J. Michael McWilliams, M.D., Ph.D., of Harvard Medical School, Boston, and colleagues conducted a study to examine whether the Blue Cross Blue Shield (BCBS) of Massachusetts’ Alternative Quality Contract (AQC), an early commercial ACO initiative associated with reduced spending and improved quality for BCBS enrollees, was also associated with changes in spending and quality for Medicare beneficiaries, who were not covered by the AQC.
The study included comparisons from 2007-2010 of elderly fee-for-service Medicare beneficiaries in Massachusetts served by 11 provider organizations entering the AQC in 2009 or 2010 (intervention group) vs. beneficiaries served by other providers (control group). The researchers estimated changes in spending and quality for the intervention group in the first and second years of exposure to the AQC relative to concurrent changes for the control group.
The primary outcome was total quarterly medical spending per beneficiary. Secondary outcomes included spending by setting and type of service, 5 process measures of quality, potentially avoidable hospitalizations, and 30-day readmissions.

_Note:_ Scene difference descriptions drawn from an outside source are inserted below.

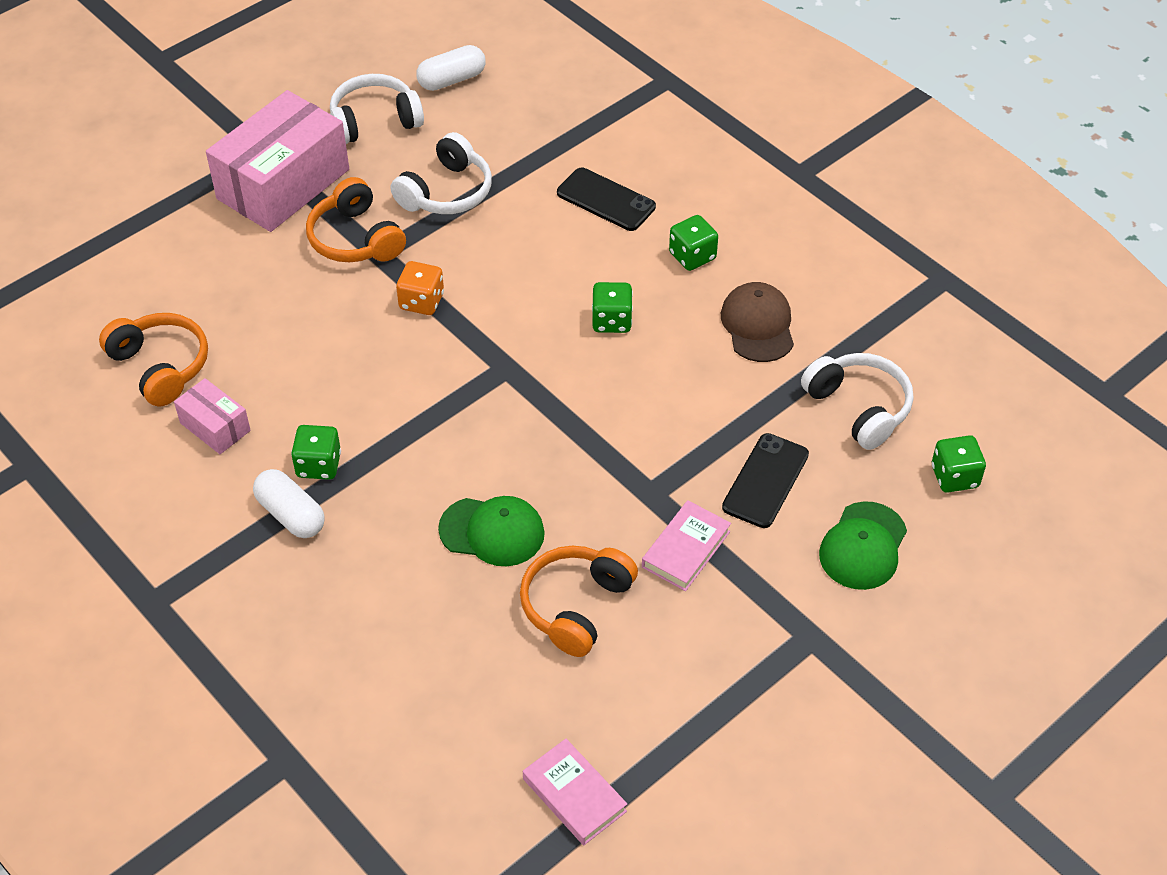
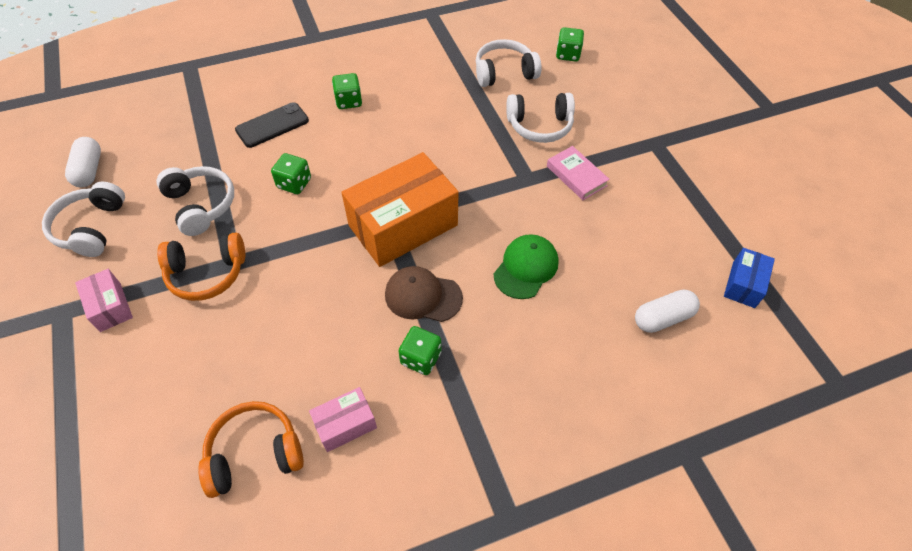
camera: 70 degrees left, 5 degrees up
(283, 184) = (110, 307): pink box -> pink box, size x0.48
(291, 514) = (460, 390): white capsule -> white capsule (663, 318)
(421, 301) = (298, 250): orange dice -> none
(504, 385) = (403, 225): none -> orange box
(574, 795) = (743, 284): pink book -> blue box
(576, 606) = (601, 241): orange headphones -> none
(611, 321) = (378, 154): green dice -> green dice (294, 183)
(758, 325) = (421, 91): brown cap -> brown cap (423, 296)
(765, 481) = (539, 126): black phone -> white headphones
(863, 546) = (601, 103): green cap -> none

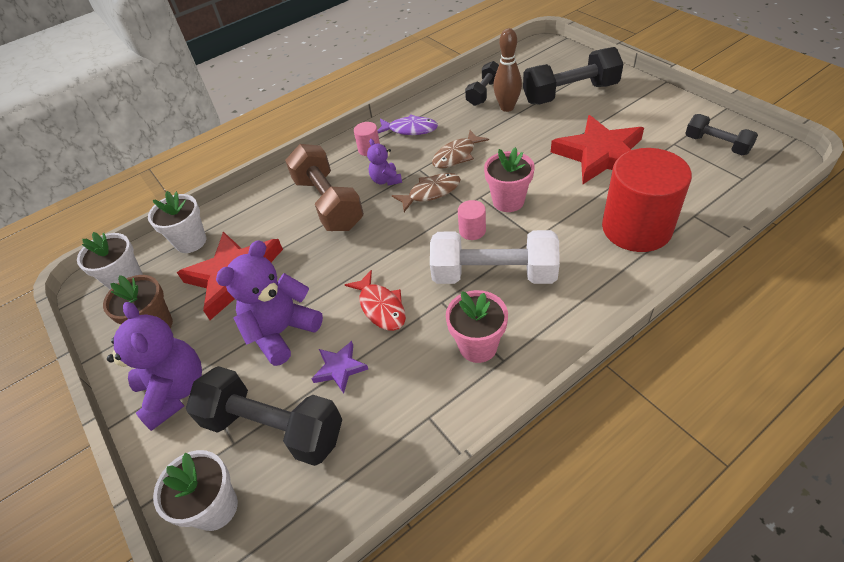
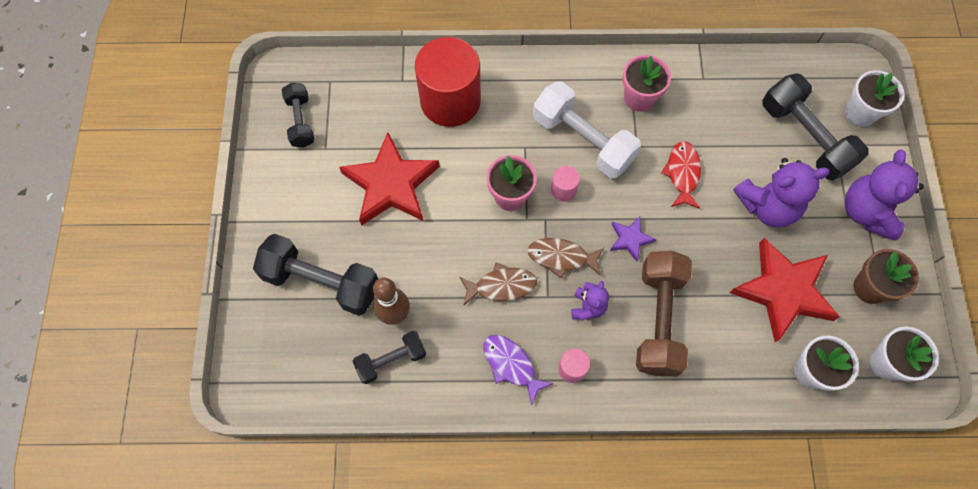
camera: 150 degrees left, 20 degrees up
(339, 368) = (740, 147): purple star -> purple star (630, 239)

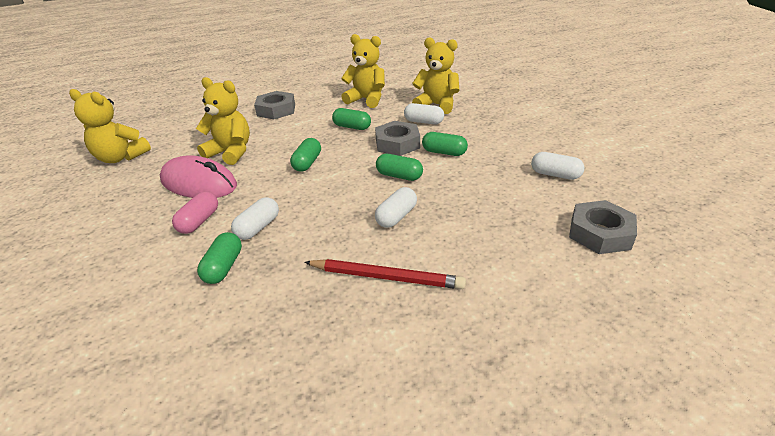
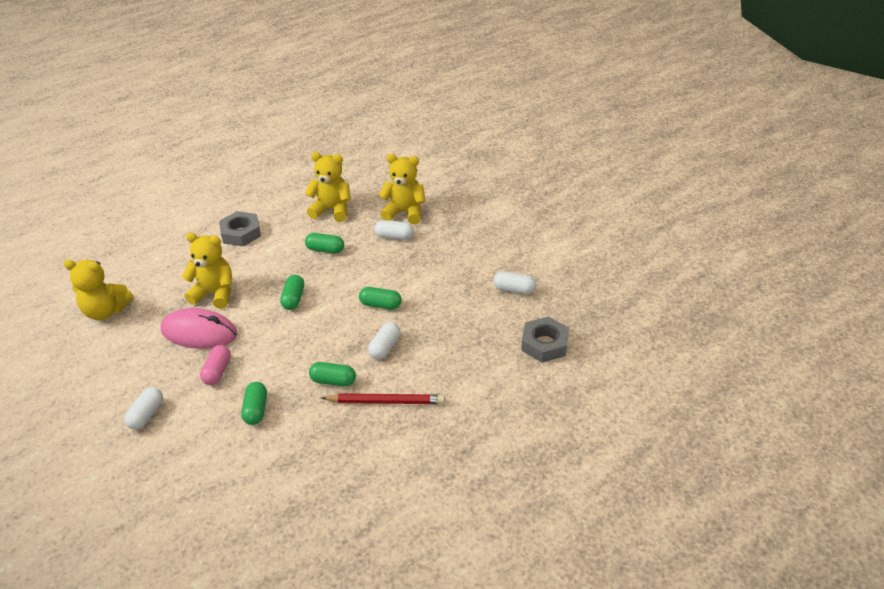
camera: 10 degrees left, 5 degrees up
(258, 227) = (271, 371): white capsule -> white capsule (147, 415)
(397, 144) = (373, 267): grey nut -> none
(444, 152) = (417, 274): green capsule -> green capsule (333, 381)

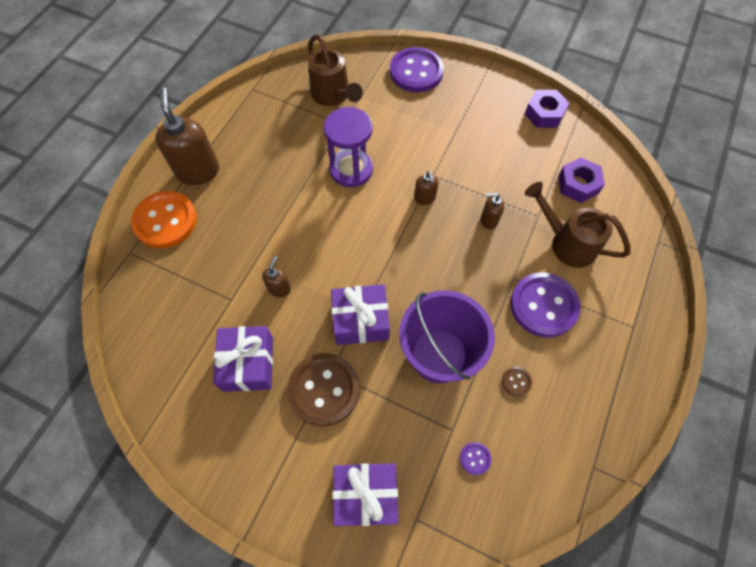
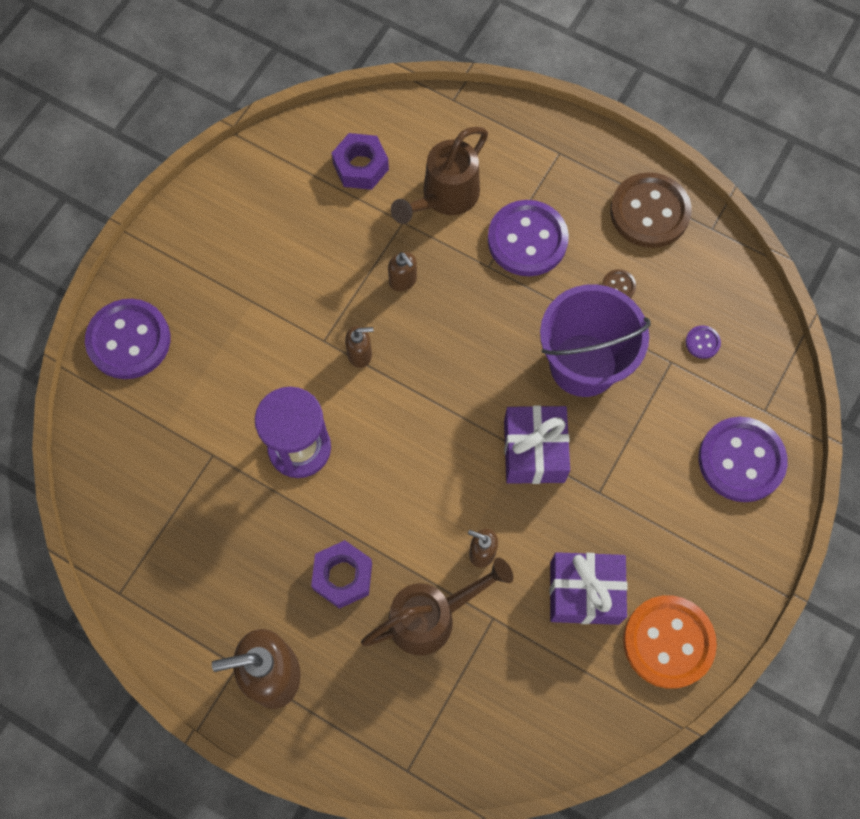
camera: 85 degrees left, 5 degrees up
(165, 221) = (358, 719): orange button -> orange button (668, 642)
(324, 390) = (621, 500): brown button -> brown button (649, 212)
(333, 95) = (155, 466): brown watering can -> brown watering can (431, 617)
(366, 495) = (741, 460): purple gift -> purple button
(488, 220) = (403, 281): brown soap dispenser -> brown soap dispenser turned 45 degrees counterclockwise
(544, 114) = (238, 182): purple nut -> purple nut (343, 576)

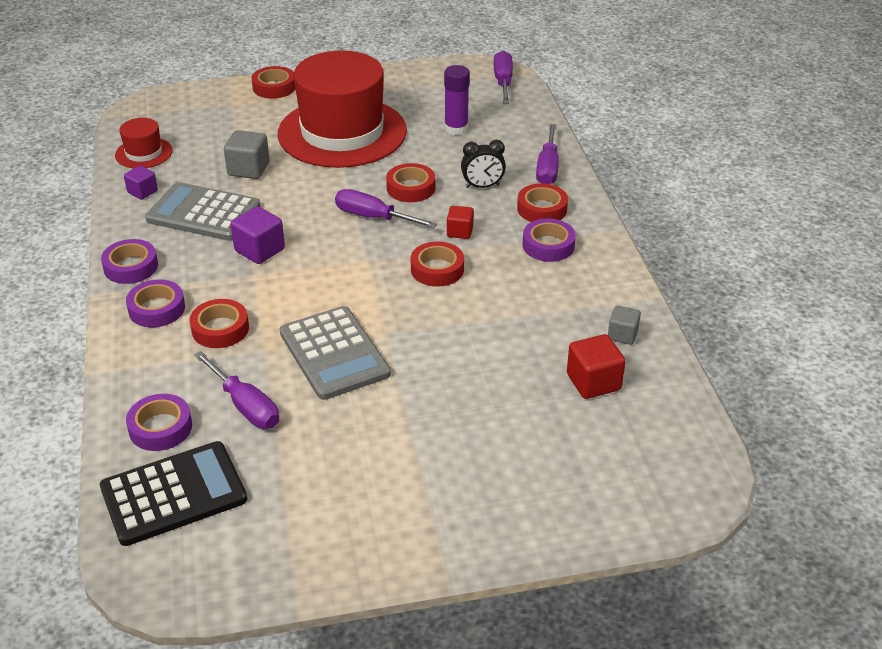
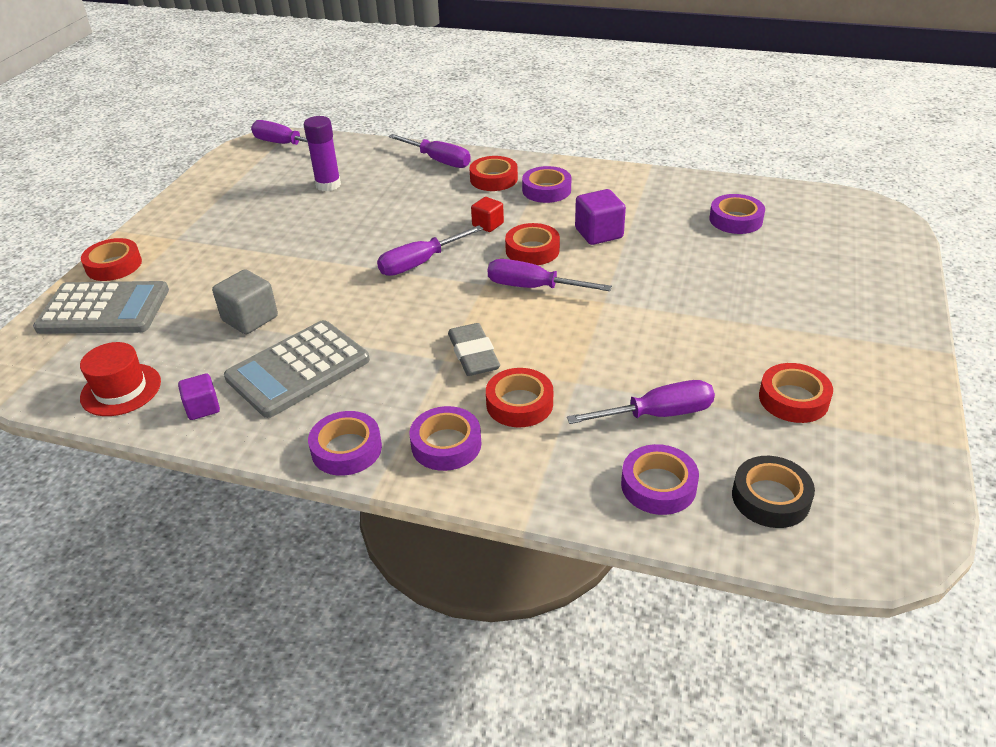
camera: 60 degrees left, 0 degrees up
(174, 494) = (770, 498): black calculator -> black tape
(259, 250) = (406, 345): purple cube -> purple cube (599, 233)
(268, 286) = (473, 354): none -> grey eraser
(334, 353) = (612, 338): grey calculator -> grey calculator (104, 309)
(342, 132) = (256, 245): red hat -> none
(379, 288) = (533, 287): none -> purple screwdriver
(411, 188) = (395, 231): red tape -> red tape (793, 399)
(482, 186) = (432, 196): black clock -> none
(593, 382) = (735, 220): red cube -> purple tape
(622, 335) = (686, 192): grey cube -> none

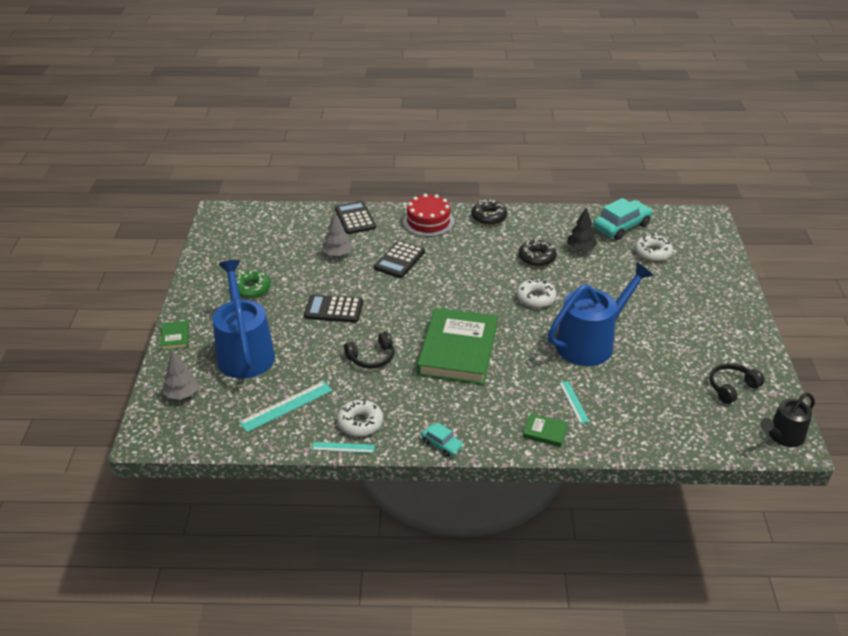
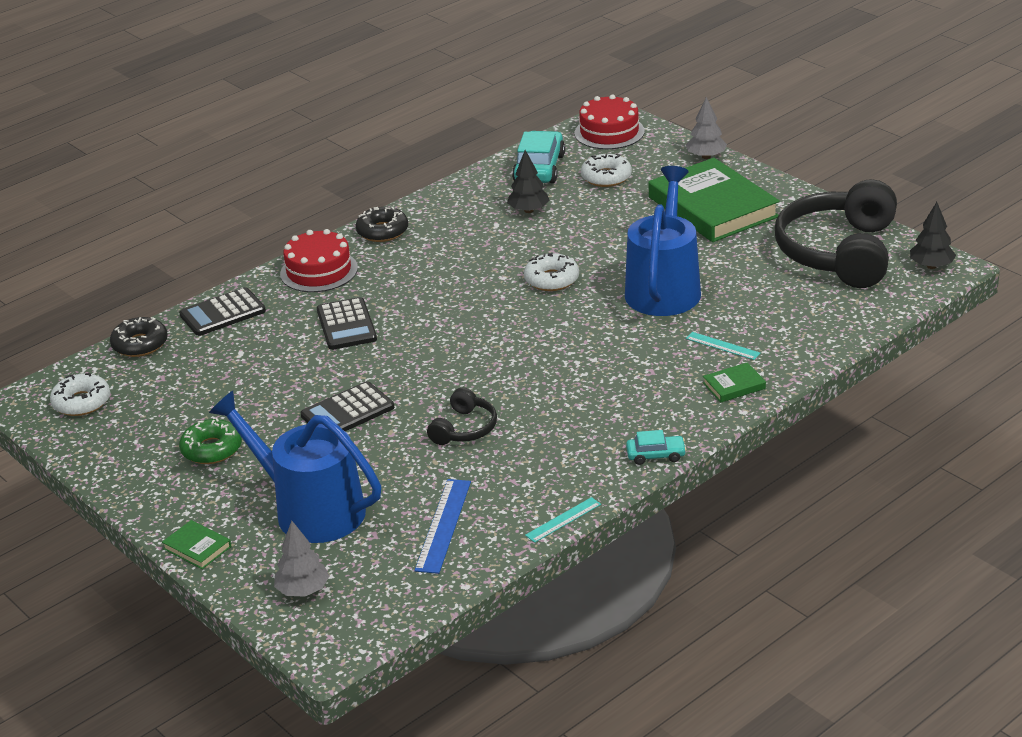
camera: 40 degrees left, 5 degrees down
(286, 406) = (443, 525): turquoise ruler -> blue ruler
(337, 254) = (261, 358): grey tree -> grey tree (706, 156)
(355, 218) = (222, 313): black calculator -> black calculator turned 60 degrees counterclockwise
(360, 423) = (546, 489): white donut -> white donut (81, 402)
(458, 350) = (545, 370): green book -> green book (712, 207)
(537, 258) = (496, 242): black donut -> black donut (140, 344)
(693, 226) = (609, 132): none -> red cake
(732, 387) = (839, 252): black headphones -> black headphones, size x2.19
(783, 436) = (931, 266): black watering can -> black tree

The researchers found that differential changes in sociodemographic and clinical characteristics were small for the intervention group relative to the control group, and none was statistically significant, suggesting that the findings were not due to changes in patient case mix.
Adjusted total quarterly spending was $150 higher for the intervention group than for the control group, and spending trends were similar before AQC incentives were implemented for participating organizations. “In year 2 of the intervention group’s exposure to the AQC, the spending difference between the intervention and control groups was reduced to $51, constituting a significant differential change of -$99 or a 3.4 percent savings relative to an expected quarterly mean of $2,895. Savings in year 1 were not statistically significant.”
Savings in year 2 were explained largely by differential changes in outpatient care (-$73) and included significant differential changes in spending on office visits, emergency department visits, minor procedures, imaging, and laboratory tests. Estimated savings in year 2 spending on outpatient care for the intervention group were greater among beneficiaries with 5 or more conditions (-$125) than among those with fewer conditions (-$61).
“Annual rates of low-density lipoprotein cholesterol testing differentially improved for beneficiaries with diabetes in the intervention group by 3.1 percentage points and for those with cardiovascular disease by 2.5 percentage points, but performance on other quality measures did not differentially change,” the authors write.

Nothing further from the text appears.